A bit of bad news on this Good Friday: If you thought living in the land of sunshine and freshly squeezed orange juice would make you the picture of health, then you're sadly mistaken.
In a new Gallup-Healthways poll, Tampa Bay scored lowest for well-being among the country's 52 largest metro areas.
The findings were based on phone interviews last year with 353,563 adults, who were asked to rank their hometowns on six factors: life evaluation, emotional health, work environment, physical health, healthy behaviors and access to basic necessities.
Here's an excerpt from the results:
Tampa-St.
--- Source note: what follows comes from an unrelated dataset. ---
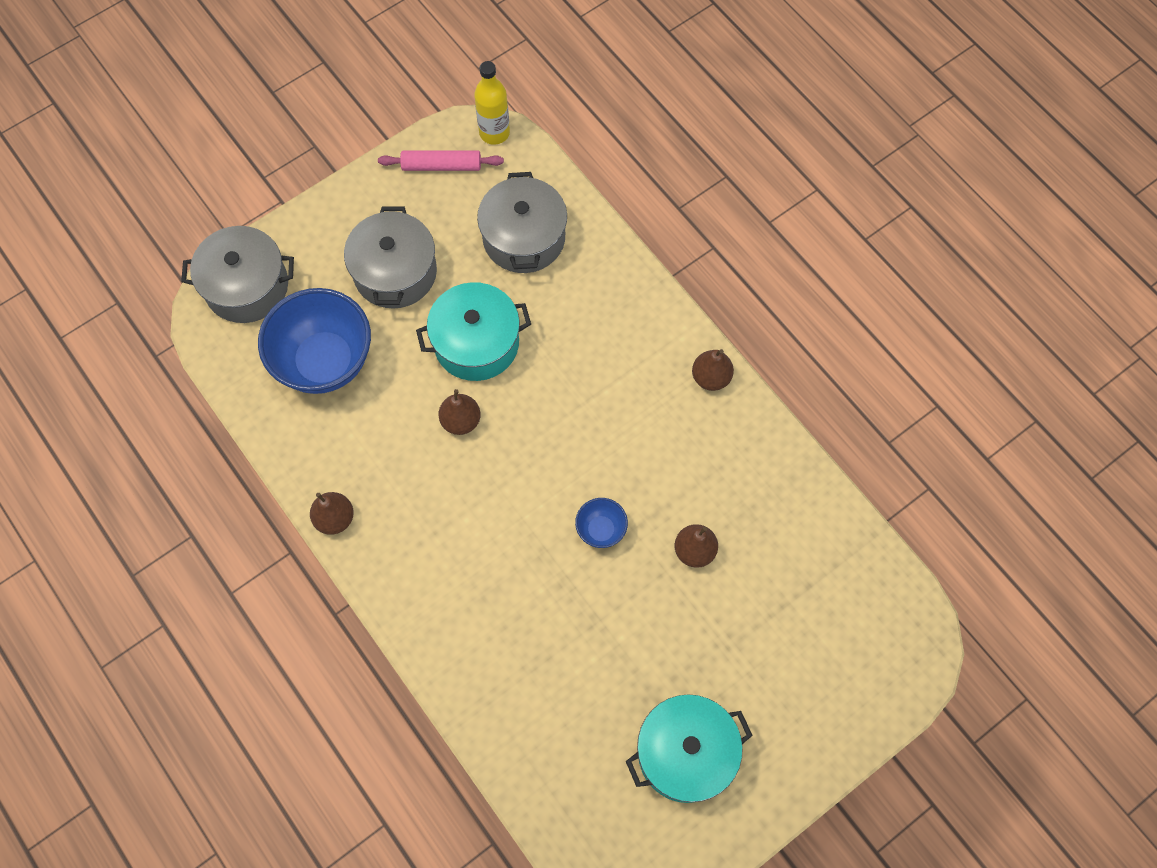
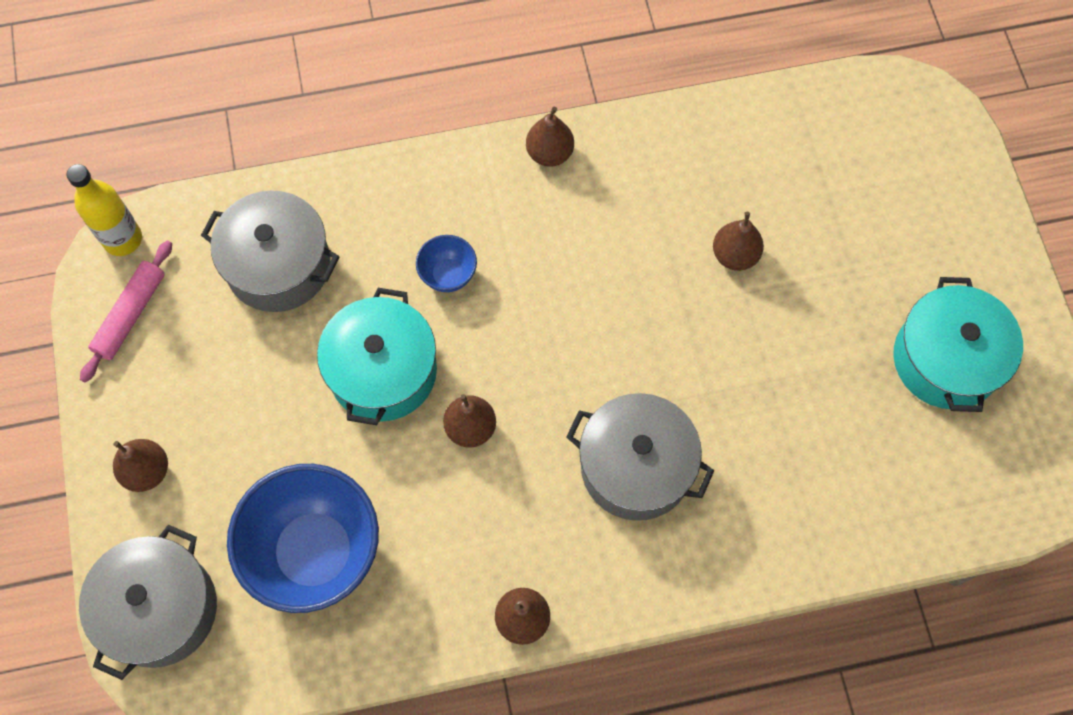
camera: 65 degrees left, 0 degrees up
(336, 232) = (147, 471): none -> brown pear
(395, 272) = (241, 424): grey pot -> grey pot (636, 467)
(601, 530) = (670, 336): blue bowl -> blue bowl (448, 275)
Petersburg-Clearwater, Fla., displaced Las Vegas-Paradise, Nev., for the large metro area with the lowest wellbeing, due mostly to low life evaluations and emotional health scores.
Apparently, what happens in Vegas... isn't as bad as what happens in Tampa Bay.
Among metro areas with at least 1 million residents, Tampa Bay had the lowest composite score. Here's your bottom five, America:
- Tampa-St. Petersburg-Clearwater (64.7)
- Las Vegas, Nev. (64.8)
- Providence, R.I. (65.0)
- Louisville, Ky. (65.0)
- Riverside-San Bernardino, Calif. (65.1)
The big cities that scored the best were as follows:
- Washington, D.C. (71.3)
- San Francisco, Calif. (71.0)
- San Jose, Calif. (70.8)
- Denver, Colo. (70.4)
- Minneapolis-St. Paul, Minn. (70.3)
Now, before you pack up that U-Haul and head for D.C., it's worth noting that the highest-ranking metro area -- large or small -- was Lincoln, Neb. Worst off overall was Charleston, W. Va.